Belarus ends more than one year without execution

Abolition

By Daria Gribanova, on 14 April 2014

April 22, 2014 update: A prisoner was executed in Belarus this month, Viasna reported on April 18. “Death convict Pavel Sialiun is said to have been executed one of these days. Meanwhile, his complaint is still pending before the UN Human Rights Committee. This means that Belarus has once again breached its international obligations,” the organisation said on its website.  
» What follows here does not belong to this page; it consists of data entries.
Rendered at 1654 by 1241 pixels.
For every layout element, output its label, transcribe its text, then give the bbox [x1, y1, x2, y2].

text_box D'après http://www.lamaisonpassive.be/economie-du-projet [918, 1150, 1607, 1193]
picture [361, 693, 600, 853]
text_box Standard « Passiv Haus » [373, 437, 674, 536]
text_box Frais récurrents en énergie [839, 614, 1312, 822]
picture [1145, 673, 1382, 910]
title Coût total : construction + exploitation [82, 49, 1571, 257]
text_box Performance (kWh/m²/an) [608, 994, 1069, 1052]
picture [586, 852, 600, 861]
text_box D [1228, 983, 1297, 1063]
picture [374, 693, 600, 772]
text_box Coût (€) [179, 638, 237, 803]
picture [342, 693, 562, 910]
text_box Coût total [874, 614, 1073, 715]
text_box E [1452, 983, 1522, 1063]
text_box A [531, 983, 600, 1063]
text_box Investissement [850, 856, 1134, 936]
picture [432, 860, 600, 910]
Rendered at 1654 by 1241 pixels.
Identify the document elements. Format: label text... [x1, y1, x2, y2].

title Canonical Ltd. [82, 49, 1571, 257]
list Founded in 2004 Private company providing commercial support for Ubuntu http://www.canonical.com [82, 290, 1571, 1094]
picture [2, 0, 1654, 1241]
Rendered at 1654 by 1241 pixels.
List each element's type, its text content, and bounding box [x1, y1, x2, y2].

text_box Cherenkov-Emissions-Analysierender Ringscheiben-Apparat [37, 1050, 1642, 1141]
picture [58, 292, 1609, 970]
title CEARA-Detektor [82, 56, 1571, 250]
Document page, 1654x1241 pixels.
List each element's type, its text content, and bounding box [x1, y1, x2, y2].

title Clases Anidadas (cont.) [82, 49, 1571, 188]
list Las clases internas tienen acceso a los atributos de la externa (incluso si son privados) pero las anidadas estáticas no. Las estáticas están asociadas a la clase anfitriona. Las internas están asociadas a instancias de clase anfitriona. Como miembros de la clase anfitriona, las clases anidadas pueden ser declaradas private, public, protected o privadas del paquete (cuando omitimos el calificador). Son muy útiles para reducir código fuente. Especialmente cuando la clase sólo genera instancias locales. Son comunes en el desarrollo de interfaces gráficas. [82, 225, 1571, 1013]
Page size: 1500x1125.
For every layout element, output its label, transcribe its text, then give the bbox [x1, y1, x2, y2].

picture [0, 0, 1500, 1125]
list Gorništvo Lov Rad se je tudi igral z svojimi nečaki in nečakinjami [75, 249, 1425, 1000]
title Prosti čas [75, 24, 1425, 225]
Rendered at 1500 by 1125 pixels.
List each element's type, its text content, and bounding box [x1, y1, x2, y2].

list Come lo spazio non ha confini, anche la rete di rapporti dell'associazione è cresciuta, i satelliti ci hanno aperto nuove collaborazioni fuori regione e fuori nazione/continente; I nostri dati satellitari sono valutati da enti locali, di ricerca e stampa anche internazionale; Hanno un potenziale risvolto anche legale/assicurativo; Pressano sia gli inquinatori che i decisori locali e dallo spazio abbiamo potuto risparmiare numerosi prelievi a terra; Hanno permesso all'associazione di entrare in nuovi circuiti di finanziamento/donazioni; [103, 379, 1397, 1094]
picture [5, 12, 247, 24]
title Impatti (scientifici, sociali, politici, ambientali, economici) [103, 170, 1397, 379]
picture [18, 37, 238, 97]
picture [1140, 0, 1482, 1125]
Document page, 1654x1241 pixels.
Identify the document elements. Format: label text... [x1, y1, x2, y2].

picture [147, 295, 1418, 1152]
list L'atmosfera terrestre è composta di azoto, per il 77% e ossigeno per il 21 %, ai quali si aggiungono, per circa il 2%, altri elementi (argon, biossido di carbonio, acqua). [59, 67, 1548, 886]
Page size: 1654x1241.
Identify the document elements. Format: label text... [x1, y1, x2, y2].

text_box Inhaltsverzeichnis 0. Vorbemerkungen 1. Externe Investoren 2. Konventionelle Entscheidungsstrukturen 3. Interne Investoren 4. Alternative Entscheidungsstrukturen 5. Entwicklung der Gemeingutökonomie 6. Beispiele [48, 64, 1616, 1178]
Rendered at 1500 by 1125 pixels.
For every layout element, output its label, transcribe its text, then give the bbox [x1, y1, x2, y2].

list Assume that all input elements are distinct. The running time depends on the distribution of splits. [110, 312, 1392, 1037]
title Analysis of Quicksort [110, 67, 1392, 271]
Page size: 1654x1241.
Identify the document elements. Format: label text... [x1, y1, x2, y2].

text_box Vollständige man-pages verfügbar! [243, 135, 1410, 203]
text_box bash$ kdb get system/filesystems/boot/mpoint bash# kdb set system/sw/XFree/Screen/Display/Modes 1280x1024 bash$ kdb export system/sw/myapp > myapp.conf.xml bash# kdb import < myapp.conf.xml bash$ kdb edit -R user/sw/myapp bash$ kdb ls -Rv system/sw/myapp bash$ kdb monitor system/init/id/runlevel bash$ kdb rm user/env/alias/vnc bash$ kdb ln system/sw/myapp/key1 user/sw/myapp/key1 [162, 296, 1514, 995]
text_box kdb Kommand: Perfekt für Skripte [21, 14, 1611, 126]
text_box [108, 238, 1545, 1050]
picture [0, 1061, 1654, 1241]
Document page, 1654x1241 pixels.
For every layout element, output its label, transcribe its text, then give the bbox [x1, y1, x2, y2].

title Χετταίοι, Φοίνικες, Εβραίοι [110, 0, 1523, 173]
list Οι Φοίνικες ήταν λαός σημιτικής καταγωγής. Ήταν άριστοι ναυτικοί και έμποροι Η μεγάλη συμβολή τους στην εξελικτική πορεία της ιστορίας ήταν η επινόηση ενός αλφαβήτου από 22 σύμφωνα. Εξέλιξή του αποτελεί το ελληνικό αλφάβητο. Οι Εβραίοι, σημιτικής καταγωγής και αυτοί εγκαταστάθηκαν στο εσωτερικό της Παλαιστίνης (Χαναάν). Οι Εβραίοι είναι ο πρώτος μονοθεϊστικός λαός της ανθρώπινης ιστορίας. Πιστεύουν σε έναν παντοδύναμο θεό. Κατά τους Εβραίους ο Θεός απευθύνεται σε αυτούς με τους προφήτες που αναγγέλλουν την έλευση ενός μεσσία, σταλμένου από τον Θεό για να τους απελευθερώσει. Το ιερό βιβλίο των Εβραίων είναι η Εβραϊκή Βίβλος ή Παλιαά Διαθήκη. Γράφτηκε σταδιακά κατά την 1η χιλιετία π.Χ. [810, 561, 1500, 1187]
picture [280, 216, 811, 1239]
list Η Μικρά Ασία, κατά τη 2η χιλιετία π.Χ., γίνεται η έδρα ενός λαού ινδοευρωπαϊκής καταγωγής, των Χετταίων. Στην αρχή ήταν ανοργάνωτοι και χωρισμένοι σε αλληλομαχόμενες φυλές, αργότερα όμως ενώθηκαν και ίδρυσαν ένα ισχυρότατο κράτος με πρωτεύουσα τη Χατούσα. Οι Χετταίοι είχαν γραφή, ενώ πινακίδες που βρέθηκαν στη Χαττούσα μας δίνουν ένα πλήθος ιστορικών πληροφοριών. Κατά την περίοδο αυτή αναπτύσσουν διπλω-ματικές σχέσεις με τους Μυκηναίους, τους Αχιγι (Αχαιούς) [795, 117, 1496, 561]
In 1977, Nobel peace prize-winner Andrei Sakharov declared his abolitionist views in an open letter to Amnesty International’s Conference on the Abolition of the Death Penalty. Some 37 years later, his words still reverberate in the modern context: “I am convinced that not only those who stand trial, but society as a whole and its every member individually bear responsibility for the crimes committed.” A.Sakharov called the death penalty “a violent and immoral institution that was plotting to weaken morality and law of the society”.  The situation hasn’t changed much in Belarus since the Soviet era. The words of the famous Soviet scholar and human rights defender refer equally to modern Belarusian society. The death penalty’s inefficiency as a tool against terrorism or as a deterrent for potential perpetrators, the high probability of judicial errors, the cases of rejected pleas by defence lawyers and private lawsuits by mothers of death row prisoners— Sakharov mentioned all these and many other facts in support of abolition of the death penalty in the USSR.
Today’s Belarusian human rights activists underline them again in courageous speeches and written statements.

International recognition

One of them is Ales Bialatski, head of the human rights group Viasna and vice-president of the International Federation for Human Rights (FIDH). A follower of Sakharov, Bialatski has been struggling for human rights in the USSR and Belarus for about 30 years and his work has been recognized by numerous international prizes.
On 2 April, the Swedish organization Civil Rights Defenders  named Bialatski Defender of the Year 2014. He was arrested in August 2011 and sentenced to four and a half year in prison three months later for “concealment of income on a large scale”. In custody, he wrote literary essays and articles which were published in 2013 in a 455-page book, “Enlightened by the Belarusian Issue”, which was banned as it “could damage the image of the Republic of Belarus”.
Viasna is a core abolitionist organization in Belarus. Five years ago, in cooperation with Belarusian Helsinki Committee and Amnesty International in Minsk, they initiated the campaign “Human Rights Defenders against the Death Penalty in Belarus”. Its coordinator, Andrei Poluda, believes that the Belarusian campaign increased efficiency and effectiveness in supporting the abolitionist movement.
The three main vectors of the campaign include: legal support (on national and international levels); social work with the families of those sentenced to death and executed; and information activities for the media and the population. Human rights defenders, lawyers, volunteers, members of various NGO, people in the public eye and common citizens are united in the campaign with one single object—to obtain a moratorium on capital punishment as a first step towards the abolition of the death penalty.

Information efforts reaching the public

Since 2009, much has been to disseminate information on the death penalty in Belarus. Several documentaries have been shot and transmitted via internet channels. Thanks to the book “Firing Squad” and interviews given by former chief death row warden Oleg Alkaev some light was shed on the executions carried out in the 1990s in the “Minsk remand #1” prison. And three animated films were released in 2013 under the umbrella of the campaign: “The Queue”, “Executioner”, and “Flight” (below).

Campaign corrdinator Andrei Poluda notices the first positive changes in society: “For us, an excellent indicator of our work’s effectiveness is the recently growing interest among the media and society for the subject of capital punishment in our country. This interest generates serious debates and discussions. As we know, from the clash of opinions emerges the truth. And if this subject is discussed by citizens, our society matures gradually”.
Such changes in society, illustrated by the results of the latest opinion poll, make abolitionists hopeful that Belarus may a move towards reconsidering the death penalty.

You ask me what I would have changed in my life if they had set me free. I would have dedicated my life to my kids, my beloved wife and my parents, to my best friend who is like my brother… If I had weighed all pros and cons (but not regarding “money, me and my friends” as a basis), if I had only thought “what if…”, “what would happen to those whom I love and care”, I would definitely have not been here. That’s the point, in all these “what if”. Only I am to blame.

Extract from the letter written by Andrey Zhuk, sentenced to death in 2009, to Irina Tolstik, one of the coordinators of the campaign Human Rights Defenders against the Death Penalty in Belarus. When he was writing the letter, the 26-year-old prisoner did not know that he would be executed within one month.